The only quibble is the conclusion and the "love interest" who is just that - a "love interest". Ally's husband - in the end - is all strong arm and rippling muscle - from where did Sarah Moss get him, I wonder?! As the book flows towards the final pages the sun is made to shine a bit too brightly. The ending is a bit too fine - but there is a sequel so we shall see.
I would suggest this as a must read for today's young women training to be "healers". Remember those who went before and remember your imperfections, because as Alethea says, "the healers are not whole". Truth.
Set in Manchester in the 1870s, the book opens with the marriage of rising young artist Alfred Moberley to Elizabeth, a devout Christian, rigidly raised by her mother to care more about the plight of prostitutes than her own family. Nothing is more important to Elizabeth than her work at a home for 'fallen women'; the arrival of her own mewling baby sends her spiralling into a depression which we now recognise as 'baby blues'. Victorian attitudes, forged in ignorance, make this truly pitiful to read.
As daughter Alethea grows up, she struggles to live up to her mother's sanctimonious standards and a pattern of self-harm emerges triggered by Elizabeth's cruel physical punishments. Ally's younger sister, May, is a freer spirit and one more able to stand up to her mother's extreme child-rearing methods.
Sarah Moss introduces each chapter with the provenance and a 'critique' of various art works by Alfred Moberley and his friend Aubrey West. The author herself paints a terrifying picture of male attitudes to women at the time, particularly with regard to the medical establishment. She gives us a poignant, heartbreaking but ultimately uplifting story, as far from the usual child-abuse weep-fest as you could possibly imagine. Though weep you surely will.

● **Exercise aim**
Copy out the passage of the book review from "I would suggest" to "pitiful to read.", word for word. Rely only on the text when you work on this page.

● **The data**
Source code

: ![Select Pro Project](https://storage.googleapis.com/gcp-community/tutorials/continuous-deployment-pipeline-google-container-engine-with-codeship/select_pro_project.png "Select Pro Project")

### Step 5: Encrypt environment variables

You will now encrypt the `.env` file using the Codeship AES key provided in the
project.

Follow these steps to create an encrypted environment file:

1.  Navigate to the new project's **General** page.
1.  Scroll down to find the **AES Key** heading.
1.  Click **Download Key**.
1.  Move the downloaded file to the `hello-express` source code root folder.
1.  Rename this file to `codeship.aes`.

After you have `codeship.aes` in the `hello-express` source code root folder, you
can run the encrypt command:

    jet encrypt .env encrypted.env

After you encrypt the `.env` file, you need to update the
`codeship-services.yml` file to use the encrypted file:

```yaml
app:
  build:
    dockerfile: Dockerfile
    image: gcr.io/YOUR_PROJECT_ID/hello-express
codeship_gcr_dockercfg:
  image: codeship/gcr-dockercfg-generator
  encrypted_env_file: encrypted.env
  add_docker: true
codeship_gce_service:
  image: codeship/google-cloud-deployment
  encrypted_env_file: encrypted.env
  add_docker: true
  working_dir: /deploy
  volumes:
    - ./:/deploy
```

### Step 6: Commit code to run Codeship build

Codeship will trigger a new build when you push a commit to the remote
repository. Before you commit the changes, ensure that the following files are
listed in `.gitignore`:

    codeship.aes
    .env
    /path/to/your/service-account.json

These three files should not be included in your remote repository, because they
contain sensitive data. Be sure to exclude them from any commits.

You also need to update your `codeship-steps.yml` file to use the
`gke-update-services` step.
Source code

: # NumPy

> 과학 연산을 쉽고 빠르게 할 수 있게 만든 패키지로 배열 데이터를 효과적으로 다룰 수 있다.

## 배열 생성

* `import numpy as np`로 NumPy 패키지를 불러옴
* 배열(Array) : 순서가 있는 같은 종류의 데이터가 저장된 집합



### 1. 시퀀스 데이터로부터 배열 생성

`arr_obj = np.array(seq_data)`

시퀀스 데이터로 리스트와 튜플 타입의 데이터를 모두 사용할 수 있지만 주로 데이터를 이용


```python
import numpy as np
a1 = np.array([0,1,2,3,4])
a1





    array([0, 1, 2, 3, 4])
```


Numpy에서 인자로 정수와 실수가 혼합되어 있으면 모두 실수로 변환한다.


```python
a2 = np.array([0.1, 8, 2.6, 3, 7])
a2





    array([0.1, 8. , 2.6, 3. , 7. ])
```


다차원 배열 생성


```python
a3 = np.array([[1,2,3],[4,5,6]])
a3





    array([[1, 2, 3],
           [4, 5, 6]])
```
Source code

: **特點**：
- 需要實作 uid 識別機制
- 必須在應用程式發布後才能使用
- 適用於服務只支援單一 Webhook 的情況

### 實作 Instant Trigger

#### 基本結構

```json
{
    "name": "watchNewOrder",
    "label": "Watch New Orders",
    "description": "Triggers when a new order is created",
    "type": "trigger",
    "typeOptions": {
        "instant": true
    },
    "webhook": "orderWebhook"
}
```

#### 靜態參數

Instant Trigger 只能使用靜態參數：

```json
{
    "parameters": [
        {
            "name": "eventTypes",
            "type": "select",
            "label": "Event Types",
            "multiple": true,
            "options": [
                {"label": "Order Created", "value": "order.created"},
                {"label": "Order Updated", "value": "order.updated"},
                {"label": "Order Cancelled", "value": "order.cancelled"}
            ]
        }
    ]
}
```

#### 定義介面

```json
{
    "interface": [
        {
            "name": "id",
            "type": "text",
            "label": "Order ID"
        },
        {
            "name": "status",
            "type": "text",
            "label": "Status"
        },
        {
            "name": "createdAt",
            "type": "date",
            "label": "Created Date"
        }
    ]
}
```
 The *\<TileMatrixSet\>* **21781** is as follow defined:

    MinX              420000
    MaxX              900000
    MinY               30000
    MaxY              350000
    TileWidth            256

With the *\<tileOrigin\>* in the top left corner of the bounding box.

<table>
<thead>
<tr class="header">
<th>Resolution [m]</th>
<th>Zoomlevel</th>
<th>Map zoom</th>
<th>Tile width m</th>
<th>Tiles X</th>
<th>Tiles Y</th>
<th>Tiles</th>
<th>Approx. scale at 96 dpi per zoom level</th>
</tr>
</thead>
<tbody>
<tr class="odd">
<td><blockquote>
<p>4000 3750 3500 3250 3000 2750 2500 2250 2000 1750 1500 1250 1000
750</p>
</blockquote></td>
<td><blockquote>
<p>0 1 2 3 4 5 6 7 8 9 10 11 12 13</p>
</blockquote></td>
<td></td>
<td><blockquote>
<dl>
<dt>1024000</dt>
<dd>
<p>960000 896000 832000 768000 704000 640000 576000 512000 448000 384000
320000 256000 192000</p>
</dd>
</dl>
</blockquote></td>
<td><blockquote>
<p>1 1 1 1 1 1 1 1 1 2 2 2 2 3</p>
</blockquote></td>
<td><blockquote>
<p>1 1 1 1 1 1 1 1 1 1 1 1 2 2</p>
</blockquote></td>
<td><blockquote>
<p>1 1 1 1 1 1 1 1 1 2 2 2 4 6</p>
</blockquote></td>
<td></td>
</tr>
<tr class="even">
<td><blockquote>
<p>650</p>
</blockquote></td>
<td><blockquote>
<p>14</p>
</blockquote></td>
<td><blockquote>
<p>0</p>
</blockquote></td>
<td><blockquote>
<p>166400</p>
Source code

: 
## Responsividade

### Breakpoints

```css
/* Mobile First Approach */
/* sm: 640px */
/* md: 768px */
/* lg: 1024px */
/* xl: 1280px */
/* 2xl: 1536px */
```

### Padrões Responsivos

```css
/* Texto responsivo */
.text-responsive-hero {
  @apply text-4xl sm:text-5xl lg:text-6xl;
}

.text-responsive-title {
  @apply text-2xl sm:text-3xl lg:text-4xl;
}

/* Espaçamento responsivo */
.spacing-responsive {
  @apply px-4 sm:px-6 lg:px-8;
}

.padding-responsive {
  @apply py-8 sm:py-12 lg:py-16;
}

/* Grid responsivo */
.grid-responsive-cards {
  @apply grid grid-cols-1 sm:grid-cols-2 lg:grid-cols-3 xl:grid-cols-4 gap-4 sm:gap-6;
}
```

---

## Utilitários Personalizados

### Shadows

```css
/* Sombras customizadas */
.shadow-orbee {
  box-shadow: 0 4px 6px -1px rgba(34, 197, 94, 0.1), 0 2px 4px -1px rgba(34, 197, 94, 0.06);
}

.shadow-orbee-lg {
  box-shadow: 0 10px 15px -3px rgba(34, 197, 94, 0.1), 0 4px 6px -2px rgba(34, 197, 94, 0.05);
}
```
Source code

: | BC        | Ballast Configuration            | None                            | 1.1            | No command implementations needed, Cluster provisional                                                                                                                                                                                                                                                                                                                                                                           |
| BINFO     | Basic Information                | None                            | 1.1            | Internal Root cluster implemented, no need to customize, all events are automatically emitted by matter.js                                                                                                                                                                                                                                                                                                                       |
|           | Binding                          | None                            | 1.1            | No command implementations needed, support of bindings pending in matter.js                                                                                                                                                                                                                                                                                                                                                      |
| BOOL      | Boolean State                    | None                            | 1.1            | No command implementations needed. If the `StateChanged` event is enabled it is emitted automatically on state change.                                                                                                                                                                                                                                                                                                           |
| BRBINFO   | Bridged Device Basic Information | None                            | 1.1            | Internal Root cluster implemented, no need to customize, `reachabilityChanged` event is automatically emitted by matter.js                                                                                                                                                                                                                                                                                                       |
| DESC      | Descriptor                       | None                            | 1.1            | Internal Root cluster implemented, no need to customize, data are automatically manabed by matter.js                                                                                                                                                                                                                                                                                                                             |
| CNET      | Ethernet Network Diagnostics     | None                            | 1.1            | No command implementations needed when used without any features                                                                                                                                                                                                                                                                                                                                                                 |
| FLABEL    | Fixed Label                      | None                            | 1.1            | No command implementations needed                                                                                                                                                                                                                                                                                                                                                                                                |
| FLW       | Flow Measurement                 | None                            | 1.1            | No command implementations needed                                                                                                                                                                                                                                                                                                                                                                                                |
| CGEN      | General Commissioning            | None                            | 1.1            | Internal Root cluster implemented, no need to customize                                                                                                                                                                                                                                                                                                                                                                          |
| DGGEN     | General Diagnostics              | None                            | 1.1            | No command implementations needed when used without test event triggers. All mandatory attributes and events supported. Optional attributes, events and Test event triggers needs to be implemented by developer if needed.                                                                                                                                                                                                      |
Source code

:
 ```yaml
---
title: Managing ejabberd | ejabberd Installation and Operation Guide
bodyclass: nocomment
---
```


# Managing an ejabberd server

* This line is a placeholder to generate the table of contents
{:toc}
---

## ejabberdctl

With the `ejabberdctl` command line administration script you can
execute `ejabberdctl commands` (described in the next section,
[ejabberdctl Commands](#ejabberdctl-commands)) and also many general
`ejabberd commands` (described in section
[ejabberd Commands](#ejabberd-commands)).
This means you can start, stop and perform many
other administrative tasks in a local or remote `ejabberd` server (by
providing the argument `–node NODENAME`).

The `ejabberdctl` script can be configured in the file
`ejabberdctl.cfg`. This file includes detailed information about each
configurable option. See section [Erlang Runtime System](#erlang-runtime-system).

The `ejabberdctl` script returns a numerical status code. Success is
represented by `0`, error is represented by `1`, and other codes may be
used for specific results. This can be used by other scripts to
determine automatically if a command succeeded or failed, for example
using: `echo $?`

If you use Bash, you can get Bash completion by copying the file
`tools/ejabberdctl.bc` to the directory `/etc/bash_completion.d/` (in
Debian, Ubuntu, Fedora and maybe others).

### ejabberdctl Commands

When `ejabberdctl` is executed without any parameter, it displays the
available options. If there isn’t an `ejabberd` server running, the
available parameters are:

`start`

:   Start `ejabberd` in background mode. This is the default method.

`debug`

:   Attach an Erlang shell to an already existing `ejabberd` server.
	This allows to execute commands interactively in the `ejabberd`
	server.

● **Written response**
I would suggest this as a must read for today's young women training to be "healers". Remember those who went before and remember your imperfections, because as Alethea says, "the healers are not whole". Truth.
Set in Manchester in the 1870s, the book opens with the marriage of rising young artist Alfred Moberley to Elizabeth, a devout Christian, rigidly raised by her mother to care more about the plight of prostitutes than her own family. Nothing is more important to Elizabeth than her work at a home for 'fallen women'; the arrival of her own mewling baby sends her spiralling into a depression which we now recognise as 'baby blues'. Victorian attitudes, forged in ignorance, make this truly pitiful to read.